Filmlexikon.
Kreuzblende
Schnitt · Begriffe

Kreuzblende

Cross Dissolve
dissolvefade infade out · 8 verwandte Begriffe
[ai-hero · gemini-1.5-image · 21:9 cinematic]
dissolvefade infade outfade to blackfade to whitequasar x crossfadewipeiris gear

Sanfte Überblendung zwischen zwei Einstellungen — das erste Bild blendet aus, während das zweite einblendet.

Technische Details

Bei der digitalen Umsetzung wird die Kreuzblende durch Alpha-Blending realisiert, wobei der Transparenzwert des ausgehenden Bildes linear von 100% auf 0% reduziert wird, während das eingehende Bild von 0% auf 100% ansteigt. Standard-Überblendungslängen in der Postproduktion betragen 12, 24 oder 36 Frames. Mathematisch folgt die Überblendung einer linearen Interpolation: Ausgangsbild × (1-t) + Zielbild × t, wobei t von 0 bis 1 läuft. Varianten umfassen die Dip-to-Black-Dissolve (Überblendung über Schwarz), Dip-to-White-Dissolve und Non-Linear-Dissolves mit exponentiellen oder S-Kurven-Verläufen.

Geschichte & Entwicklung

Die Kreuzblende entwickelte sich aus der Doppelbelichtung der Fotografie und wurde erstmals 1903 von Georges Méliès systematisch im Film eingesetzt. Der erste mechanische Dissolve-Shutter wurde 1918 von der Bell & Howell Company für 35mm-Kameras konstruiert. In der analogen Ära erfolgte die Herstellung über optische Printers wie den Oxberry Animation Stand oder durch Kamera-Doppelbelichtungen. Mit der Einführung des Steenbeck-Schneidetischs 1954 konnten Cutter erstmals Dissolves präzise planen.
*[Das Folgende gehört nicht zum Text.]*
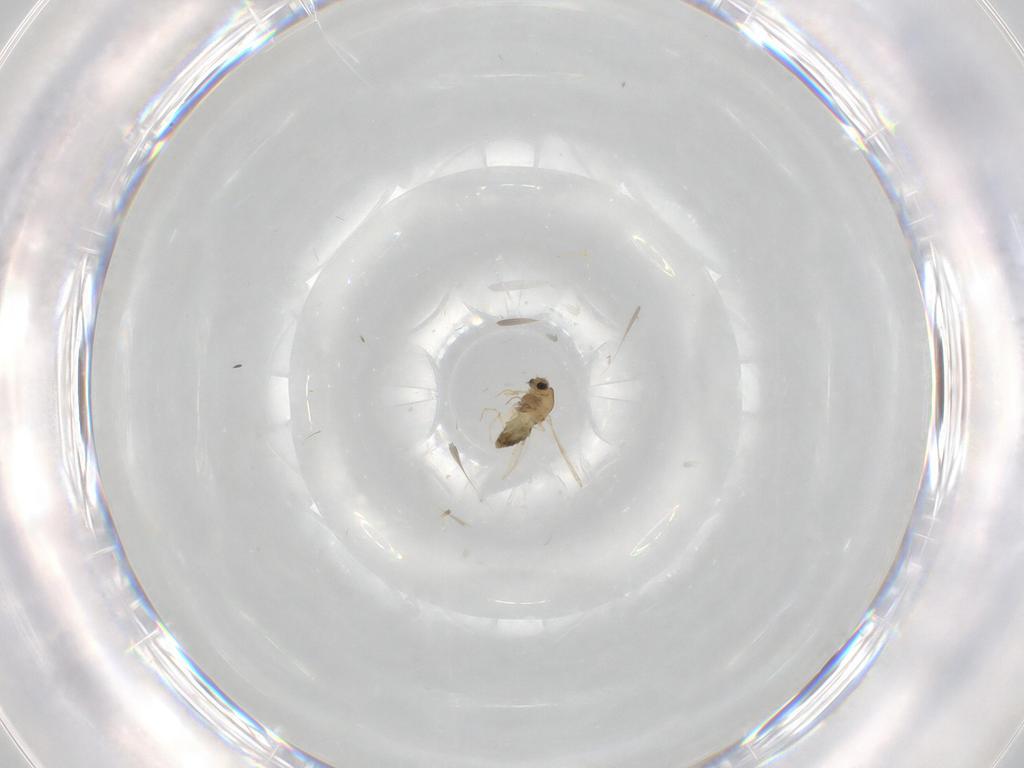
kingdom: Animalia
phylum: Arthropoda
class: Insecta
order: Diptera
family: Chironomidae
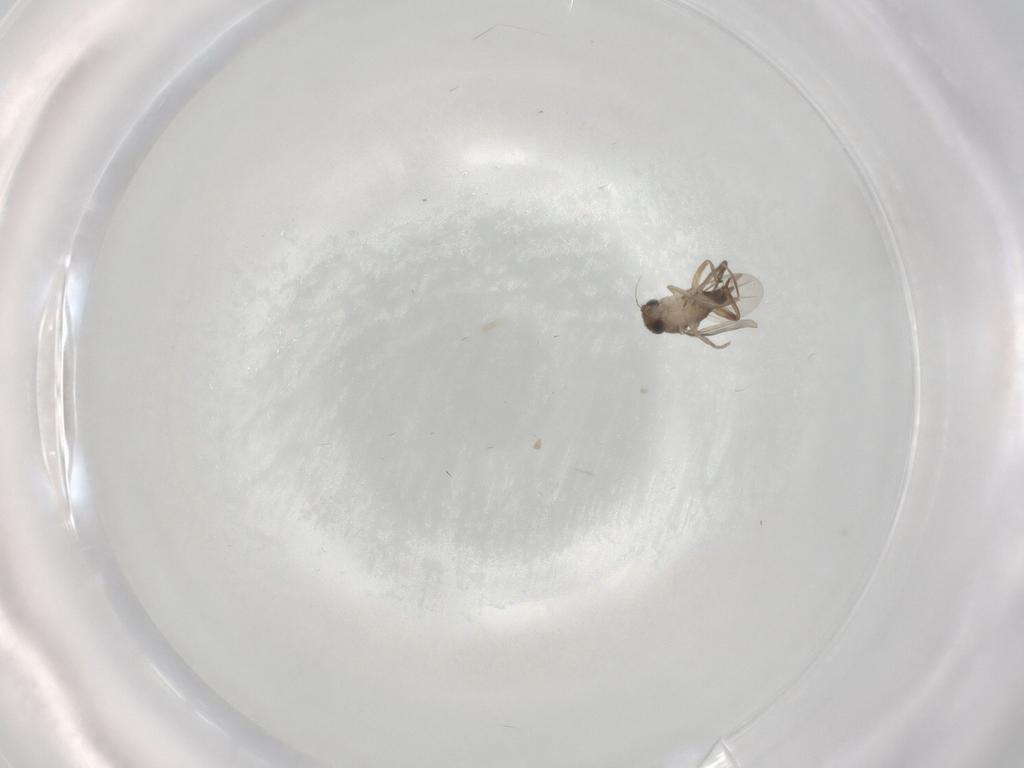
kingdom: Animalia
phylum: Arthropoda
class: Insecta
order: Diptera
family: Phoridae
Die digitale Revolution der 1990er Jahre ermöglichte Echtzeit-Dissolves in Non-Linear-Editing-Systemen wie Avid Media Composer.

Praxiseinsatz im Film

Stanley Kubrick verwendete in "2001: A Space Odyssey" (1968) 143 Kreuzblenden mit einer durchschnittlichen Länge von 96 Frames für Zeitsprünge. Terrence Malick setzt in "Days of Heaven" (1978) über 200 Dissolves ein, um die Vergänglichkeit der Natur zu visualisieren. Im klassischen Hollywood-Kino signalisiert eine 48-Frame-Dissolve typischerweise Zeitversprung, während 12-Frame-Dissolves Ortswechsel markieren. Der Workflow umfasst das Markieren der In- und Out-Points beider Clips mit anschließender Längenbestimmung der Überblendung. Nachteile entstehen bei unterschiedlichen Belichtungen oder Farbtemperaturen der zu überblendenden Bilder.

Vergleich & Alternativen

Die Kreuzblende unterscheidet sich vom harten Schnitt (Cut) durch die weiche Übergangscharakteristik und von der Abblende (Fade) durch das simultane Ein- und Ausblenden zweier Bilder. Moderne Alternativen umfassen Morphing-Transitions, die geometrische Bildveränderungen einbeziehen, oder Luma-Key-Dissolves basierend auf Helligkeitswerten. Cross-Zoom-Dissolves kombinieren Überblendung mit Brennweitenveränderung. In schnellen Schnittfolgen ersetzen Jump-Cuts häufig Dissolves, da diese den Rhythmus verlangsamen. VR- und 360°-Produktionen nutzen sphärische Dissolves mit speziellen Algorithmen für die Rundumprojektion.